Hattâ albatros kuşları yeryüzüne inerken gemilerde bekleyen avcıların yemlerle onları kandırıp sapanlarla üzerlerine saldırmaları gibi, düşünürler de sevdikleri tarafından farklı mekânlara çağrıldıklarında, farklı ortamlara girdiklerinde bu saldırıya maruz kalır ve hiçbir zaman anlaşılmazlar.

Oysa onlar için sevdâ, kişiler arasında değil, bir kuş misâli kanatlardadır ve incitilirlerse eğer, bulunamaz, ökse veya sapan ile vurulsalar da sarılamazlar.

Sanırım başlığımızda kullandığımız “Okur-yazar mısın?” sorusu, genellikle kurumların ileri yaştaki vatandaşlara yönelttiği “Okuma yazma biliyor musunuz?” anlamıyla kullanmadığımız anlaşılmıştır. Zaten bu anlamda bilindiği üzere ülkemizdeki okuryazar oranı yüzde 100’e yakın. Ancak bizim okumak ve yazmaktan kastımız, belli bir zamanda kaç tane kitap okunduğu ya da ülkemizin kaçta kaçının yazar bağlamında durduğu değildir. Kastettiğimiz, bir kitabın ne kadar okunduğu ya da bir kitaba hakkıyla ne kadar vakit ayırdığımız… Veyahut yazmaktan kastımız, ne kadar zamanda kaç yazı kaleme aldığımız, hangi esere imza attığımızla alâkalı değil, yazdıklarımızın ve dolayısıyla yaşadıklarımızın akıttığımız mürekkebe değecek şeyler olup olmadığıyla alâkalı. Meselâ insanlar illâ satışa çıkan kitapları okumaz, babalarından mîras kalan kitaplara da bir ömür verebilirler.

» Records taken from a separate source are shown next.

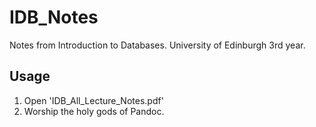 # IDB_Notes
Notes from Introduction to Databases. University of Edinburgh 3rd year. 

## Usage
1. Open 'IDB_All_Lecture_Notes.pdf'
2. Worship the holy gods of Pandoc.
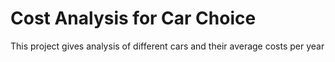 # Cost Analysis for Car Choice
 This project gives analysis of different cars and their average costs per year 
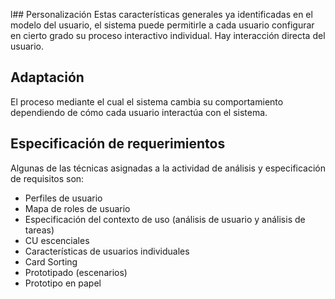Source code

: l## Personalización
Estas características generales ya identificadas en el modelo del usuario, el sistema puede permitirle a cada usuario configurar en cierto grado su proceso interactivo individual. Hay interacción directa del usuario.
## Adaptación
El proceso mediante el cual el sistema cambia su comportamiento dependiendo de cómo cada usuario interactúa con el sistema. 
## Especificación de requerimientos
Algunas de las técnicas asignadas a la actividad de análisis y especificación de requisitos son:
- Perfiles de usuario
- Mapa de roles de usuario
- Especificación del contexto de uso (análisis de usuario y análisis de tareas)
- CU escenciales
- Características de usuarios individuales
- Card Sorting
- Prototipado (escenarios)
- Prototipo en papel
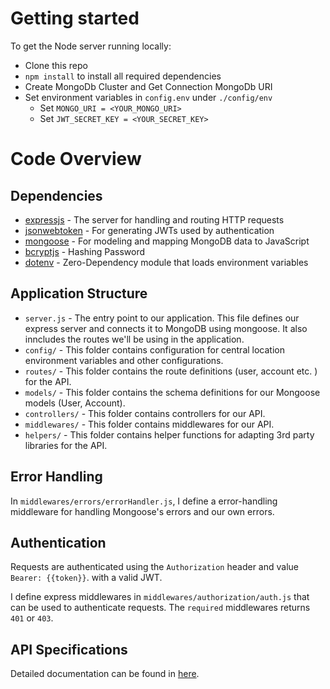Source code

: # Getting started

To get the Node server running locally:

- Clone this repo
- `npm install` to install all required dependencies
- Create MongoDb Cluster and Get Connection MongoDb URI
- Set environment variables in `config.env` under `./config/env`
  * Set `MONGO_URI = <YOUR_MONGO_URI>`
  * Set `JWT_SECRET_KEY = <YOUR_SECRET_KEY>`


# Code Overview

## Dependencies

- [expressjs](https://github.com/expressjs/express) - The server for handling and routing HTTP requests
- [jsonwebtoken](https://github.com/auth0/node-jsonwebtoken) - For generating JWTs used by authentication
- [mongoose](https://github.com/Automattic/mongoose) - For modeling and mapping MongoDB data to JavaScript 
- [bcryptjs](https://github.com/dodo/node-slug) - Hashing Password
- [dotenv](https://github.com/motdotla/dotenv) - Zero-Dependency module that loads environment variables


## Application Structure

- `server.js` - The entry point to our application. This file defines our express server and connects it to MongoDB using mongoose. It also inncludes the routes we'll be using in the application.
- `config/` - This folder contains configuration for central location environment variables and other configurations.
- `routes/` - This folder contains the route definitions (user, account etc. ) for the API.
- `models/` - This folder contains the schema definitions for our Mongoose models (User, Account).
- `controllers/` - This folder contains controllers for our API.
- `middlewares/` - This folder contains middlewares for our API.
- `helpers/` - This folder contains helper functions for adapting 3rd party libraries for the API.


## Error Handling

In `middlewares/errors/errorHandler.js`, I define a error-handling middleware for handling Mongoose's errors and our own errors.

## Authentication

Requests are authenticated using the `Authorization` header and value `Bearer: {{token}}`. with a valid JWT. 

I define express middlewares in `middlewares/authorization/auth.js` that can be used to authenticate requests. The `required` middlewares returns `401` or `403`.

## API Specifications

Detailed documentation can be found in [here](./endpoints.md).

Ve bu, istatistiklere yansımaz.

Diğer yandan ülkemizde günlük tutanlar da tam anlamıyla tespit edilemeyeceğinden, yazar oranları da istatistiklere yansımaz. O hâlde sanırım başlıktaki “Okur-yazar mısın(ız)?” sorusunun muhatabı topluma değil de kendimiziz. Evet, sen hakkıyla okur ve yazar mısın ey tâlip?